Angkor Wat was a special topic for me. I heard again and again that I shouldn’t skip that place. But to see it, I had to skip the Cardamom Mountains and the coastline, because six months is no eternity and there was not enough time to see both. Since December I struggled to make a decision but finally I rode for Angkor Wat, just convinced around fifty-one percent. So I stayed in a Hostel in Seam Reap (the city near Angkor Wat) but my plans changed the first evening. I started to feel terribly sick. The last days I had always eaten noodle soup for lunch in one of the few shops on the roadside, and the meat always came raw into the broth. Was it still too bloody I didn’t eat it, but it seemed that the broth was enough… food intoxication in a twelve bed dorm. I forgot about the money and changed to a single-room and after I few days I felt better. Then I paid the 37$ for the one-day Angkor Wat ticket and went to the temples at forty degrees. Well, it was interesting, but I don’t know If you “have” to see it. Sadly, you don’t get much information without a payed guide and it is extremely crowded. But when you can get excited by old stones, it’s the right thing for sure. Later I found out that the Cardamom Mountains are the last intact rainforest in Southeast Asia with a unique flora and fauna and very few tourists. Afterwards, I think it would have been the better decision to go there instead.

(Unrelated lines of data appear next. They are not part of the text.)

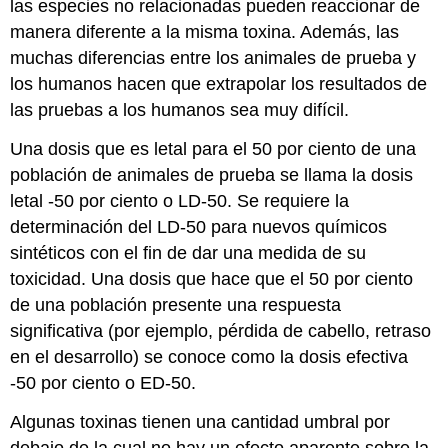
las especies no relacionadas pueden reaccionar de
manera diferente a la misma toxina. Además, las
muchas diferencias entre los animales de prueba y
los humanos hacen que extrapolar los resultados de
las pruebas a los humanos sea muy difícil.
Una dosis que es letal para el 50 por ciento de una
población de animales de prueba se llama la dosis
letal -50 por ciento o LD-50. Se requiere la
determinación del LD-50 para nuevos químicos
sintéticos con el fin de dar una medida de su
toxicidad. Una dosis que hace que el 50 por ciento
de una población presente una respuesta
significativa (por ejemplo, pérdida de cabello, retraso
en el desarrollo) se conoce como la dosis efectiva
-50 por ciento o ED-50.
Algunas toxinas tienen una cantidad umbral por
debajo de la cual no hay un efecto aparente sobre la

A few kilometres behind Seam Reap I made a stop at a temple occupied by monkeys. To look around, I had to leave the bike alone for a while. Therefore I had packed everything as monkey-save as possible, yet one of them was stealing some instant noodles when I came back. A second one sat on the handlebar of my bike. I tried to drive him off, but he only hissed at me maliciously. A hit with my bag in his nasty visage turned him away. The first of the following photos shows what it looks like when you come too close to a monkey with a camera.

Then, after only five weeks, my time in Cambodia was over. From Seam Reap I cycled a few days more through flat lands, always on the shoulder of the highways, heading to the border of Thailand. I had given up camping. One reason was that it was impossible to stay undisturbed, the second was that the border area to Thailand is the part of the country with the biggest threat by contact mines.